The 2015 credit agreement requires interest to be paid, at our option, at LIBOR or an adjusted base rate, plus, in each
case, applicable margin. Depending on our consolidated leverage ratio, the applicable margin over LIBOR ranges from 0.900%
to 1.300% for the 2015 revolving facility, 0.875% to 1.375% for the 2015 two-year term loan and 1.000% to 1.500% for the
2015 five-year term loan. The applicable margin over the adjusted base rate ranges from 0.000% to 0.300% for the 2015
revolving facility, 0.000% to 0.375% for the 2015 two-year term loan and 0.000% to 0.500% for the 2015 five-year term loan.
We are required to pay commitment fees on the 2015 revolving facility, which range from 0.100% to 0.200% of the revolving
loan commitments, depending on our consolidated leverage ratio.
In August 2015, we entered into a one-year credit agreement, providing for an uncommitted $150.0 million revolving
credit facility (the “2015 credit facility”). In December 2014, we entered into three separate one-year credit agreements, each
providing for an uncommitted $150.0 million revolving credit facility (the “2014 credit facilities”). During 2015, two of the
three 2014 credit facilities were terminated. In October 2015, an amendment was executed to extend the one remaining 2014
credit facility’s termination date to April 2016 and to decrease the uncommitted credit facility to $130.0 million. As of
December 31, 2015, no amounts were drawn under the 2015 credit facility or the one remaining 2014 credit facility. The credit
facilities require interest to be paid at LIBOR plus an agreed upon rate at the time of borrowing.
Financing costs. As of December 31, 2015, we adopted ASU 2015-03 and ASU 2015-15. As a result, net financing
costs of $50.6 million related to our senior notes and term loans have been reclassified from “Other intangible assets, net” to a
reduction in the carrying value of our long-term debt and net financing costs of $3.7 million related to our 2011 revolving
facility have been reclassified from “Other intangible assets, net” to “Other assets” on our consolidated balance sheet as of
December 31, 2014. Comparatively, net financing costs of $48.1 million related to our senior notes and term loans are reflected
as a reduction in the carrying value of our long-term debt, and net financings costs of $6.6 million related to our 2015 revolving
facility are reflected in “Other assets” on our consolidated balance sheet as of December 31, 2015. Following is the gross
amount recognized and the related weighted-average period of amortization of our financing costs:
Financing costs
(in millions)
Weighted-
average period
of amortization
(in years)
June 2009 Senior Notes $ 13.3 5.2
May 2011 Senior Notes 10.9 5.0
November 2011 Senior Notes 29.9 12.1
February 2012 Senior Notes 22.5 6.2
June 2014 Senior Notes 18.6 6.6
2015 credit agreement 28.0 4.0
Financing costs of $36.1 million related to the 2011 term loan were written off during 2015, of which only $9.2
million had not previously been amortized.
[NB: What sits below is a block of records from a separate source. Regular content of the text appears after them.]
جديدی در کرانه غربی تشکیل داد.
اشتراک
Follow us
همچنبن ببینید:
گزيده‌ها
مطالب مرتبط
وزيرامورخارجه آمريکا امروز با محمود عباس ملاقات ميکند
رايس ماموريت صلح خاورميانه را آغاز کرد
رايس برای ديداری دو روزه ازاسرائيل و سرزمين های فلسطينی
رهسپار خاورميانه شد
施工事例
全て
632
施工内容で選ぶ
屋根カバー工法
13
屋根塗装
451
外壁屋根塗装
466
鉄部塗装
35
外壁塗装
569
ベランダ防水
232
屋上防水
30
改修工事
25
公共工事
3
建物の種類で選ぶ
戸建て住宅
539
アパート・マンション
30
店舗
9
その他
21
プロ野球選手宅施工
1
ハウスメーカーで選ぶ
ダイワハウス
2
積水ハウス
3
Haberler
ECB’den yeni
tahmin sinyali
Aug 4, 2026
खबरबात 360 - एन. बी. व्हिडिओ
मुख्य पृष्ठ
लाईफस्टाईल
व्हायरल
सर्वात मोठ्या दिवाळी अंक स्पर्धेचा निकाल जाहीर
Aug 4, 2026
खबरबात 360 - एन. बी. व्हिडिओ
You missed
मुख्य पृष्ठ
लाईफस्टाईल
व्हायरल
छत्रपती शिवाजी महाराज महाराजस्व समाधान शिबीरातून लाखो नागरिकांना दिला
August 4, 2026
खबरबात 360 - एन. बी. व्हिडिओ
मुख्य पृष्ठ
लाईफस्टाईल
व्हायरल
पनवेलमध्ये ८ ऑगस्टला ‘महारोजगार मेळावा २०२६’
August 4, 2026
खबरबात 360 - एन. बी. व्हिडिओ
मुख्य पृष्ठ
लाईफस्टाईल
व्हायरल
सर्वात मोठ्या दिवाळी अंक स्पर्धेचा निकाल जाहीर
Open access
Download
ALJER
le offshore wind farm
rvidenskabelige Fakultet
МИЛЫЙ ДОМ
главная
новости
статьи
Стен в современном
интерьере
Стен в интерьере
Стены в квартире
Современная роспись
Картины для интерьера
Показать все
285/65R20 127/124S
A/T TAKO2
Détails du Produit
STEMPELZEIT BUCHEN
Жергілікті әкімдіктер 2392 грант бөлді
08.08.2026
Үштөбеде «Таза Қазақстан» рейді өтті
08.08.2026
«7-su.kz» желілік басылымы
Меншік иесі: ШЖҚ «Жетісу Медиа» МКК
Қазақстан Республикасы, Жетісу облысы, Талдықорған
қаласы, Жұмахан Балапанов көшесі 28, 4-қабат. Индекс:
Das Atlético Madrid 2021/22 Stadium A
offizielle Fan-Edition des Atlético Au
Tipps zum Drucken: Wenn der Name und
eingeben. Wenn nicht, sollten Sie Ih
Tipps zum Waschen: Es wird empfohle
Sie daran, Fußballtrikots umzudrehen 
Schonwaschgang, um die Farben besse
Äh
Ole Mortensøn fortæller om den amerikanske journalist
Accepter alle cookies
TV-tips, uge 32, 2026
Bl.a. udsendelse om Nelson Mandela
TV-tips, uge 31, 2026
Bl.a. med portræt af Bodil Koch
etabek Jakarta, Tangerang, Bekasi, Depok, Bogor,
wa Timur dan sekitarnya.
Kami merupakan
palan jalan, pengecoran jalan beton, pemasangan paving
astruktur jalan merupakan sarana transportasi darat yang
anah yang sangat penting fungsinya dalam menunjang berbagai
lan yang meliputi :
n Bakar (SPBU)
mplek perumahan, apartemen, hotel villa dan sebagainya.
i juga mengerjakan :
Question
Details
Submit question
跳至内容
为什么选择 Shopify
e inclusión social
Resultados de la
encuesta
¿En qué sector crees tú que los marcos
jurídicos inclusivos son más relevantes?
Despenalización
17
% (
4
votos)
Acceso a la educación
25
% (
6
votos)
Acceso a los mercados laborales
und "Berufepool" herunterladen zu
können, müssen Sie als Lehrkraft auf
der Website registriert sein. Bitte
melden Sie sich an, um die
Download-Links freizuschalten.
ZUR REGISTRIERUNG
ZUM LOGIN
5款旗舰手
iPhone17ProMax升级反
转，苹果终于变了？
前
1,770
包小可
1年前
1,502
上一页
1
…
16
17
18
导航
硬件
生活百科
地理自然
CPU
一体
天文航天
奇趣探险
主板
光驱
Covenants. Our bank financing arrangements and senior notes contain certain customary covenants that restrict our
ability to incur additional indebtedness, create or permit liens on assets and engage in mergers or consolidations. The covenants
related to bank financing arrangements also include, among other things, a maximum leverage ratio. The 7.125% senior notes
due 2018 issued by Medco are also subject to an interest rate adjustment in the event of a downgrade in the ratings to below
investment grade. At December 31, 2015, we were in compliance with all covenants associated with our debt instruments.